Kiosks at each pavilion further tailor information to each guest. For example, one person may want details on the features of a phone, while another may just want to know what colors it comes in.

The RFIDs track the way customers move through the space, information that is good as gold for a retailer like RadioShack. “It’s a great way to take that information back, based on that technology, to our marketing department and to understand a little bit more how consumers shop - what they’re shopping for and how long they’re shopping, what piques their interest, what doesn’t pique their interest,” says Abbott. The company can also use that knowledge to design their buildings to garner more sales per store.

This is where a building becomes more than a place to house merchandise: It becomes a research center, where companies can achieve bottom line benefits from the information gathered through building technology. It moves the concept of retail to the next level. Designers become branding experts, marketers, integral to the success of the business.

“We want people to leave this space and talk about what a great facility it was, what a great experience they had, and be able to share the ‘wow,’ if you will, with all their friends to keep that whole excitement and that whole buzz going on,” Friedman says. “We believe in helping people use technology to create these ‘viral’ marketing programs and to create things that will spread through word-of-mouth.”

Engaging Customers

StoreOne invites people to play with products. Users can see what plasma vs. LED vs. projection looks like. They can take pictures of their kids and e-mail the photos home. Not only can they see remote control cars, they can race them.

The building design, with its product-type pavilions, frames key merchandising concepts. Lighting focuses them. Architectural lighting creates a good ambiance. Performance lighting, such as in the rotunda, creates a show. Specialty accent lighting showcases products in the best light. “The lighting plays a big role with all the media and the audio and how all of that integrates together. It’s a really dynamic palette that allows you to play with a lot of different things to take the customer on a journey,” says Friedman.

That journey makes products more accessible to consumers. Such accessibility - allowing consumers to easily understand products and to know a brand before purchase - is a trend in retail, says Stone.

Greater understandings lead to better connections with products. “Retail is ever increasingly finding ways to differentiate itself, and the consumer is looking more and more for a deeper, more emotional connection with the brands that they want to purchase from,” says Stone.

StoreOne provides those connections.

It’s also flat-out just a gorgeous place to visit.


In the home office pavilion, visitors can take and e-mail pictures. They can stand against a backdrop, here showing a Texas longhorn, via a Diazit image scroller. StoreOne uses building technology to make consumer technology easy and enjoyable.
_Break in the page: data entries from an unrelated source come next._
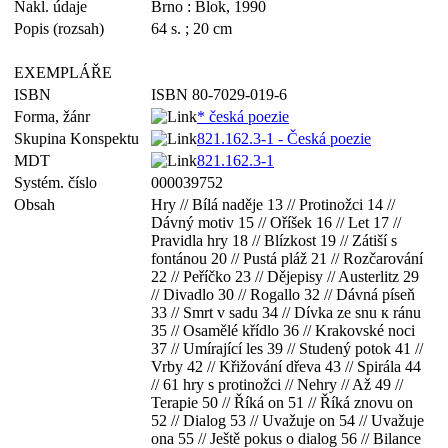
Nakl. údaje
Brno : Blok, 1990
Popis (rozsah)
64 s. ; 20 cm
EXEMPLÁŘE
ISBN
ISBN 80-7029-019-6
Forma, žánr
* česká poezie
Skupina Konspektu
821.162.3-1 - Česká poezie
MDT
821.162.3-1
Systém. číslo
000039752
Obsah
Hry // Bílá naděje 13 // Protinožci 14 //
Dávný motiv 15 // Oříšek 16 // Let 17 //
Pravidla hry 18 // Blízkost 19 // Zátiší s
fontánou 20 // Pustá pláž 21 // Rozčarování
22 // Peříčko 23 // Dějepisy // Austerlitz 29
// Divadlo 30 // Rogallo 32 // Dávná píseň
33 // Smrt v sadu 34 // Dívka ze snu к ránu
35 // Osamělé křídlo 36 // Krakovské noci
37 // Umírající les 39 // Studený potok 41 //
Vrby 42 // Křižování dřeva 43 // Spirála 44
// 61 hry s protinožci // Nehry // Až 49 //
Terapie 50 // Říká on 51 // Říká znovu on
52 // Dialog 53 // Uvažuje on 54 // Uvažuje
ona 55 // Ještě pokus o dialog 56 // Bilance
PHOTO: ADRIAN WILSON

Getting the Best from Tech

RadioShack’s StoreOne facility in Fort Worth, TX, uses targeted technology to elicit an emotional connection to consumers.
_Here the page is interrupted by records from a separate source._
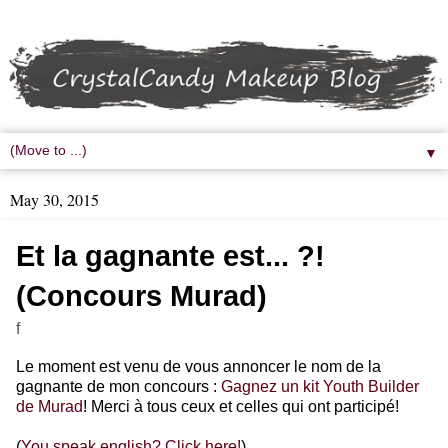
▼
May 30, 2015
Et la gagnante est... ?!
(Concours Murad)
f
Le moment est venu de vous annoncer le nom de la
gagnante de mon concours :
Gagnez un kit Youth Builder
de Murad
! Merci à tous ceux et celles qui ont participé!
(
You speak english? Click here!
)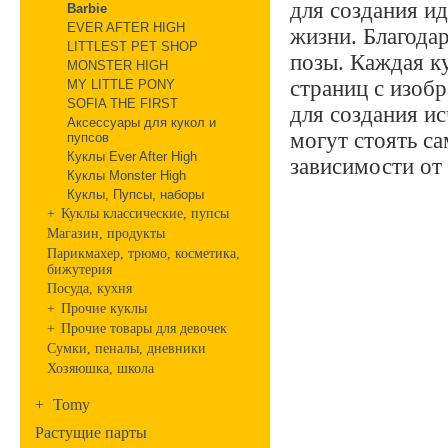
для создания ид
Barbie
EVER AFTER HIGH
жизни. Благода
LITTLEST PET SHOP
позы. Каждая к
MONSTER HIGH
страниц с изоб
MY LITTLE PONY
SOFIA THE FIRST
для создания и
Аксессуары для кукол и
могут стоять са
пупсов
Куклы Ever After High
зависимости от 
Куклы Monster High
Куклы, Пупсы, наборы
+
Куклы классические, пупсы
Магазин, продукты
Парикмахер, трюмо, косметика,
бижутерия
Посуда, кухня
+
Прочие куклы
+
Прочие товары для девочек
Сумки, пеналы, дневники
Хозяюшка, школа
+
Tomy
Растущие парты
It does so because the design team carefully considered each application and why it was necessary.

Jason Friedman, chief executive officer of Creative Realities Inc., a Fairfield, NJ-based experience technologies firm, suggests others do the same when designing technology into facilities: “If you do not have a business reason to use it, don’t,” he says. Before deciding on the technology for StoreOne, the team knew exactly why they wanted each application.

A second rule of thumb: “Don’t use the technology unless you know how you’re going to use it,” Friedman says. Technology is neutral. It won’t do anything for branding or customer experience unless it’s set up that way.

Take RFID (radio frequency identification), for example. “By putting in an RFID tag, it’s not going to transform the experience. But knowing how to use that RFID tag to trigger different things that are going to result in an emotional response from your audience, that’s powerful stuff. That’s the stuff that we can use to really take the customer experience to the next level,” he says.